Planting Guide - Dahlia Bulbs
Planting Dahlias in Your Garden
Dahlia Bulbs (tubers) are available in many eye-catching colors and exotic shapes to give you a spectacular show of color in borders, beds or even containers. Decorative, Karma, and Cactus Dahlias are all different types of dahlias based on their petal shapes, with Dinnerplate being the biggest. They have long been a favorite with gardeners as they are hardy and low maintenance. Dahlias will yield beautiful blooms from mid-summer through fall.
When & How to Grow Dahlia Bulbs
Unlike other bulbs such as Tulips, Dahlias like warm soils so plant your Dahlia bulbs during the warmer and longer days of spring. Dahlias are usually planted about the same time you would plant your vegetable patch. Dahlia bulbs can be planted as late as mid-June in most parts of the country.
Dahlia is an accommodating plant - it will grow almost anywhere! Dahlias will thrive in full sun but can tolerate some partial shade - the more sun, the bigger the flowers. Try to select a location that receives at least 6 hours of sun, sheltered from the wind and with good drainage.
Dig a hole twice as deep and wide as the Dahlia bulb. Put the tuber in the hole with the “eye” on the tuber facing up.
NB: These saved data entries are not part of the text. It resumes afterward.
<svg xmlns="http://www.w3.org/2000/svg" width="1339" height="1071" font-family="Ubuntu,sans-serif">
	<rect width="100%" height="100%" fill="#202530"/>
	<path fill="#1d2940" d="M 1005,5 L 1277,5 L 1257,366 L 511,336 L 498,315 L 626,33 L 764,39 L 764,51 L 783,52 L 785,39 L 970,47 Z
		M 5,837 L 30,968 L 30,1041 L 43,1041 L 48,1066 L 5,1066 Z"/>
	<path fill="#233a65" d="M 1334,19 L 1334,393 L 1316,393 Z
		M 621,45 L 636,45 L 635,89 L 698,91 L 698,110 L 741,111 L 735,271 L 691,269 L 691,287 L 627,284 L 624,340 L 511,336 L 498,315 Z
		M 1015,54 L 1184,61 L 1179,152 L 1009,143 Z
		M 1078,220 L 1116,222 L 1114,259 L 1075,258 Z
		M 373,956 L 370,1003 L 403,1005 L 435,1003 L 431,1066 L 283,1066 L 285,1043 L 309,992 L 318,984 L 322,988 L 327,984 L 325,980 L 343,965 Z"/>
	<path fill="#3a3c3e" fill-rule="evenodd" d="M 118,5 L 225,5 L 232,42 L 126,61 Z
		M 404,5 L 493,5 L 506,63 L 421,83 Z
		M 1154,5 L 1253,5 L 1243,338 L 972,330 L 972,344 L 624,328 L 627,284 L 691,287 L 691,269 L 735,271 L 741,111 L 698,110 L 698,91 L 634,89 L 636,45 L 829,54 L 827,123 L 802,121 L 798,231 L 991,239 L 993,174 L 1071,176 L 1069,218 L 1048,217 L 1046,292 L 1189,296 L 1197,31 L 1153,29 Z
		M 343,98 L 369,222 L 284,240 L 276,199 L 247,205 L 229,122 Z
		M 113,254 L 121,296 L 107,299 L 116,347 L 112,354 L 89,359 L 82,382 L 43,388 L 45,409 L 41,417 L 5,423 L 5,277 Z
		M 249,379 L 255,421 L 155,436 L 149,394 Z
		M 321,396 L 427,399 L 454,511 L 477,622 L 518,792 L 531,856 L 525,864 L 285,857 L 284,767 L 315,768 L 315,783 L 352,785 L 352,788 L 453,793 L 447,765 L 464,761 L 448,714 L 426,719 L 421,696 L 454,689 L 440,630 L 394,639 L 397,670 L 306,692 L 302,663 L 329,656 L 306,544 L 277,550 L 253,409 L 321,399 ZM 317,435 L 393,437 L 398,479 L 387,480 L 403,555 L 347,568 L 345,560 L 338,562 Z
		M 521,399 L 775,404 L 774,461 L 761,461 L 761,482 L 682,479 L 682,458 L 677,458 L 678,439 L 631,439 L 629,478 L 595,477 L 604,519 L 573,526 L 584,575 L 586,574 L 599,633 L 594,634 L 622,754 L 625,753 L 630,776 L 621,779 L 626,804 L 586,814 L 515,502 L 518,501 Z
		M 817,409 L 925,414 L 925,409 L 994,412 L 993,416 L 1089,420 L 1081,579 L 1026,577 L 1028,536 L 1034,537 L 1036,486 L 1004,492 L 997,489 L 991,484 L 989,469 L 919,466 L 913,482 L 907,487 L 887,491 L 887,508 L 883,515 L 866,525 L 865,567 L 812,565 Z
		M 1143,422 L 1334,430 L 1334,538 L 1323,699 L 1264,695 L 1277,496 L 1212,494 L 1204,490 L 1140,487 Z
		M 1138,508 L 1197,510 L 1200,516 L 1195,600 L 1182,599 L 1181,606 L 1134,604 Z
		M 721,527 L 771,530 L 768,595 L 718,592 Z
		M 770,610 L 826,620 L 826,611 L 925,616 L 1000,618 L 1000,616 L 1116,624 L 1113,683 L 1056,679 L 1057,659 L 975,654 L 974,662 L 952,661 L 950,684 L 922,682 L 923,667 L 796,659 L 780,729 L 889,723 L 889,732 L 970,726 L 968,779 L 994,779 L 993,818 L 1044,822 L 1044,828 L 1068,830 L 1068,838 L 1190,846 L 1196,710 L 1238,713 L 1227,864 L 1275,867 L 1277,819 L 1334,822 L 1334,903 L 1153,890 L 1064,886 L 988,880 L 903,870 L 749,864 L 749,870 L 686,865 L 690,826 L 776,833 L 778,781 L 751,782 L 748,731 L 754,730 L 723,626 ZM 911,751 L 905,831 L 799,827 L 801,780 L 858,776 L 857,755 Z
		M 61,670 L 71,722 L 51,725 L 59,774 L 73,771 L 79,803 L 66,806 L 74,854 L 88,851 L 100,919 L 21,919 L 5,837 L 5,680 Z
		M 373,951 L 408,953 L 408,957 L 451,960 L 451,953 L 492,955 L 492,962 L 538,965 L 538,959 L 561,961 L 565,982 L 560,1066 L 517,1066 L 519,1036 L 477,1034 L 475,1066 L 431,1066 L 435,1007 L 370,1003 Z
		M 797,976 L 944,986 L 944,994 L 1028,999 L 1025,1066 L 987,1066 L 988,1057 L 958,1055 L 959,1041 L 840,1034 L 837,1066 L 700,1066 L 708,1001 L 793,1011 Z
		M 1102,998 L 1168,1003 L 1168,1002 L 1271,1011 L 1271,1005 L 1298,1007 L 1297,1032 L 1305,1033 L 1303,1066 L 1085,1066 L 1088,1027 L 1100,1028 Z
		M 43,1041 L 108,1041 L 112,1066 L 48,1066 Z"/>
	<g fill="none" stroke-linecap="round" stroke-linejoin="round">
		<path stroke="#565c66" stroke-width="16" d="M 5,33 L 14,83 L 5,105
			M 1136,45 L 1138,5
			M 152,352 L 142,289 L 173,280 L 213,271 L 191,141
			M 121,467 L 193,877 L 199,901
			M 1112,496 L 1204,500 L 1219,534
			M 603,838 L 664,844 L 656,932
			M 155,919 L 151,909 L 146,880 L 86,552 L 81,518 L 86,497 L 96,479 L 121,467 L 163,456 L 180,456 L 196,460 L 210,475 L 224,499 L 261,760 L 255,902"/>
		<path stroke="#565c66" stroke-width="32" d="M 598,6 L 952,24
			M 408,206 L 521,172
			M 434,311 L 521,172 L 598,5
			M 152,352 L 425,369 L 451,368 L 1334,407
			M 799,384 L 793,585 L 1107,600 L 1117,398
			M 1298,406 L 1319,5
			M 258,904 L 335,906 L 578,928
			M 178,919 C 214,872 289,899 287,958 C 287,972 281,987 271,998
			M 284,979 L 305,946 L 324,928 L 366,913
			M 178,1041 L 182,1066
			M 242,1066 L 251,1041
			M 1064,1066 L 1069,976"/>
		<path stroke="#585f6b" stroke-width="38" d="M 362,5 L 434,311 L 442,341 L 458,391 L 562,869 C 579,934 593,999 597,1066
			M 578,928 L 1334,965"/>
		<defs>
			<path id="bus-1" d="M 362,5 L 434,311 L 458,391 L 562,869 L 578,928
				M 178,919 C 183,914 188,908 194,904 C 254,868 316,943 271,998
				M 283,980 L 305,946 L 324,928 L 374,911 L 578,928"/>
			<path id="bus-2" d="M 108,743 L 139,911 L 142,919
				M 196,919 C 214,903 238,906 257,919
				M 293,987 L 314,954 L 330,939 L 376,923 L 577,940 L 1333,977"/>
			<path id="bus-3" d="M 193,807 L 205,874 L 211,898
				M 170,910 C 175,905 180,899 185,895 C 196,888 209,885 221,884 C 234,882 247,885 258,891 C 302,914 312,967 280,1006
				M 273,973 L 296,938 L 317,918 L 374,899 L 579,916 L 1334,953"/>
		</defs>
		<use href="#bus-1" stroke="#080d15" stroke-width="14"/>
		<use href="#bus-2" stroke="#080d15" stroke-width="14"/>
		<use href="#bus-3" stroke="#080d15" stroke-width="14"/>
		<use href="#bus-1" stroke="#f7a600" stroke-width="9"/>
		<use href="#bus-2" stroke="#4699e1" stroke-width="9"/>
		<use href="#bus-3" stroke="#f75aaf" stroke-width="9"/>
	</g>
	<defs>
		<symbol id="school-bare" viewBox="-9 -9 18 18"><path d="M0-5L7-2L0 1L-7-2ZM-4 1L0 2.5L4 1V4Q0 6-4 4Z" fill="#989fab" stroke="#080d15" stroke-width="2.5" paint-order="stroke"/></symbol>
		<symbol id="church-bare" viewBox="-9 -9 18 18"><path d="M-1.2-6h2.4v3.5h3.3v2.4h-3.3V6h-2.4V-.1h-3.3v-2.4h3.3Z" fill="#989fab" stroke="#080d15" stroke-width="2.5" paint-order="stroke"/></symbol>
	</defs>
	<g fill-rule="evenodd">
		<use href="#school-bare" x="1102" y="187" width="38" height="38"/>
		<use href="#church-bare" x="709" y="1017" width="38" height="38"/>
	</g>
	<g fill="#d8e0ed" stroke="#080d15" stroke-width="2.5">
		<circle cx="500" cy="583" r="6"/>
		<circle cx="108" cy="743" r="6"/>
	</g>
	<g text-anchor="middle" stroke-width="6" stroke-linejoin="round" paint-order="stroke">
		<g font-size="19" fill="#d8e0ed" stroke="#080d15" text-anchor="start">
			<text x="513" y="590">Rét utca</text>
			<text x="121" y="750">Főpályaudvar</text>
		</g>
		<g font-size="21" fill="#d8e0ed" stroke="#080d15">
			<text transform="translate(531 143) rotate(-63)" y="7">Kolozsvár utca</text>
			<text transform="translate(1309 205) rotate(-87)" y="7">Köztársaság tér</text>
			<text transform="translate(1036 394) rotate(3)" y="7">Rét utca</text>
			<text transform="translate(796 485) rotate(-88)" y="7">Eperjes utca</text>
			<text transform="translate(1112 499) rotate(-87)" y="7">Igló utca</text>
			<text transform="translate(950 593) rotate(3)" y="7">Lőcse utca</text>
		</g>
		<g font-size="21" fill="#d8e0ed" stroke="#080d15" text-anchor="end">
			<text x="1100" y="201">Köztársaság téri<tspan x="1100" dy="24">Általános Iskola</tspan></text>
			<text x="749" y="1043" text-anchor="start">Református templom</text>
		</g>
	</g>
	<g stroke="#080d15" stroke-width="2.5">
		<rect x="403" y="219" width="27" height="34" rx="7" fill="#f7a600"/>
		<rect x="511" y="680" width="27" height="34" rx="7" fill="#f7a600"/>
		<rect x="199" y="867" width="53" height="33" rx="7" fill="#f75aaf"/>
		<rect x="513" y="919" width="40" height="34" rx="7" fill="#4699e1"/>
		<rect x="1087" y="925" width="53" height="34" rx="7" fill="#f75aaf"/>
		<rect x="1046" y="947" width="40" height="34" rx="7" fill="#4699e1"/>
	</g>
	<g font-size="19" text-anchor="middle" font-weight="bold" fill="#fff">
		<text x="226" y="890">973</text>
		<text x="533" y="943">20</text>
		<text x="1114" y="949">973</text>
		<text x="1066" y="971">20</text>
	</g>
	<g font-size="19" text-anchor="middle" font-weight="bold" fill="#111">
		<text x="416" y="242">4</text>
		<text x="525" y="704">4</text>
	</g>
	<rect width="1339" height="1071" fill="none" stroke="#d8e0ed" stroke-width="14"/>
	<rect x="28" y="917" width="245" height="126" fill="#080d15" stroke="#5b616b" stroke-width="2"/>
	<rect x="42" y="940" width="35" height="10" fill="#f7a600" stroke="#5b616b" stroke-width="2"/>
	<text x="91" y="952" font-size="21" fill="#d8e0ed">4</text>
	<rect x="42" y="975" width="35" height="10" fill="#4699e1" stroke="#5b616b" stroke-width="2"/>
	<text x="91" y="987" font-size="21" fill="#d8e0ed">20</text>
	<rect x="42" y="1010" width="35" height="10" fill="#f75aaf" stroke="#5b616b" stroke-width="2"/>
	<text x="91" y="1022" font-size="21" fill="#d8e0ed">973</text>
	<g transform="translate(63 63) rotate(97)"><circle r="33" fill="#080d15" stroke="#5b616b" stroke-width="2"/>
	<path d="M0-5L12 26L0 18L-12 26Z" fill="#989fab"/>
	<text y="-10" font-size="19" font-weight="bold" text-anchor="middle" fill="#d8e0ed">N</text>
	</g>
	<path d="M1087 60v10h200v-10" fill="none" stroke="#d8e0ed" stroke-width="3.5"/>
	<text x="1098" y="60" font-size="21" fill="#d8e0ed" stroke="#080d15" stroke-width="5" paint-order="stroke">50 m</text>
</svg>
The eye is the point on the shoulder, or crown, of the tuber from which the plant grows. If you are planting a number of dahlias in the same location, they should be separated by about 2 feet to give each plant room to grow. The shorter varieties can be planted closer together. Plan for the rows to be 3 to 5 feet apart depending on the size of the plant. Fill in with soil to just cover the top of the bulb. As you begin to see new growth appear, cover again with soil. Covering the stem gradually will allow the stem to strengthen so it can support the flowers.
Unless it is a very dry spring, it is not be necessary to water at the time of planting. The tubers will begin growing with the warmth and moisture in the soil. It is vital that they form a root system early in their planted life to assure a strong and healthy plant. Watering at the time of planting may encourage rot but as soon as your Dahlias are growing above the ground, water deeply to encourage strong roots.
A good rule of thumb is to water if the rainfall is less than one inch in seven days. Pots require more regular watering.
Young dahlia plants do not need a lot of water; in fact, excessive water can lead to rotting of the plant.
Good air circulation, especially near the ground is needed to prevent powdery mildew.
As the plants grow, remove any broken or damaged foliage. Once the plants are several feet high the lower leaves can be removed to increase air circulation. You may also need to stake at this point as some dahlia blooms can reach up to 10 inches across and become very heavy.
Your dahlias will continue to bloom prolifically right up until frost.
Preparing Dahlia Bulbs for Next Season
A heavy frost will kill the plant so you may want to dig the half a dozen or more tubers the plant has produced. Those tubers can then be stored and grown next spring! In USDA Zones 8 and warmer, dahlia tubers can be left in the ground and will bloom the following summer.